They found the Mexican sitting on the steps of the front veranda when they finished dinner.
“Why,” exclaimed Curtis with hearty interest, “he’s the same chap that told me my mare was stolen. I hope you can ride and throw a rope; I’m obliged to you already, and I’d like to do you a good turn. I’ll meet you down town presently, and if you know anything about the business I’ll take you behind me on my mare to the ranch to-night, and you can go to work in the morning.”
The moon had just risen, and its huge white disk seemed to be resting on the plain only a little way beyond the town. Its brilliant silvery light was already working weird transformations in the landscape.
“Oh, are you going to ride home to-night, through this wonderful moonlight!” Lucy exclaimed. “How I envy you!”
“Yes,” he answered, lowering his voice and speaking in a tone different from any she had before heard from his lips; “and it is indeed a wonderful ride! I don’t know anything more impressive than the landscape of this country under a marvellous moon, like that over there. I hope we can have a ride by moonlight together, some time, when the moon is full. Does Miss Dent ride?” His voice went back to its usual tone. “I know your father is a fine rider. Perhaps we can make up a party some night, when I don’t have to hurry home. I expect my brother here this Summer, to spend his vacation with me. You and Miss Dent will like him, I’m sure, for he’s a fine lad. I hope we can all have some pleasant excursions together.”
At the sound of his softened voice Lucy felt herself swept by sudden emotion, and hastily put her hands behind her lest he should see that they were trembling. And later that night, when she looked out from her window at the white moon floating in the violet sky, suddenly her nerves went a-quiver again and her eyes sought the far, dim plain as she softly whispered, “Under a marvellous moon, like that over there!”
The Mexican asked Bancroft how to reach the place where Conrad was to meet him, and the banker walked to the gate and pointed out the streets he was to follow. As he finished Gonzalez bent a keen gaze upon him and asked, significantly, “Has the señor further instructions for me?”

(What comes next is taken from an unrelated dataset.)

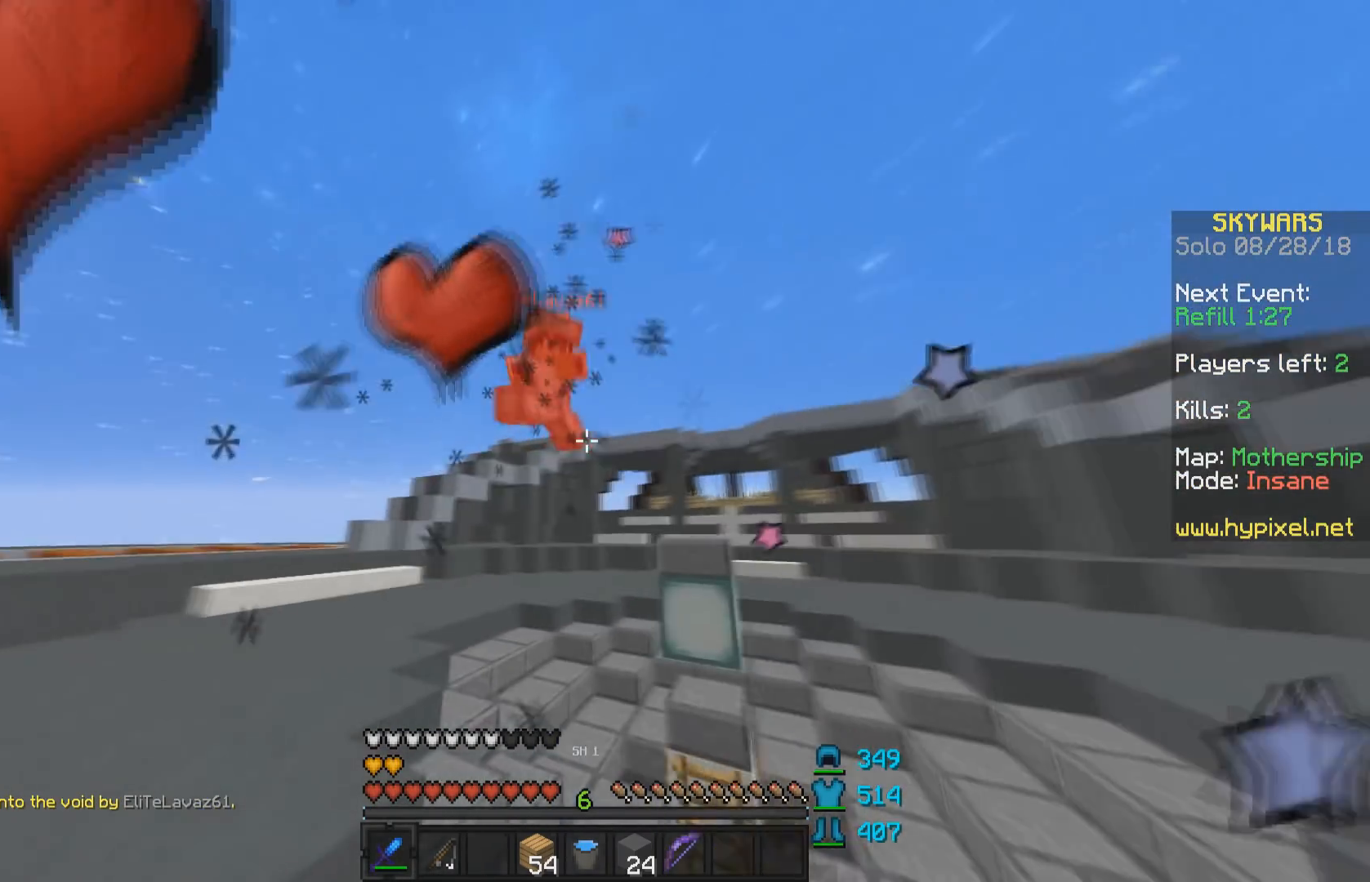
{"keys": ["a", "w"], "mouse": ["right"], "events": [[50, "mouse_left", "up"], [383, "mouse_right", "down"]]}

Bancroft’s start and the shade of annoyance that crossed his face as he realized that it had been noticed were not lost upon the man, whose searching look was still on him. His equanimity had been well tried already that evening, and this sudden touch upon a half-formed and most secret desire startled him for an instant out of his usual self-control. Heretofore he had merely dallied with the thought that Conrad’s removal would mean his own safety, for the rest of his life. It had appeared to him merely as something the consequences of which would be desirable. His hand could not be concerned in it, he wished to know nothing about it—but if Baxter thought best—to further his own ends—why had the Mexican come to him with this impudent question?
“I’m not hiring you,” was his curt answer.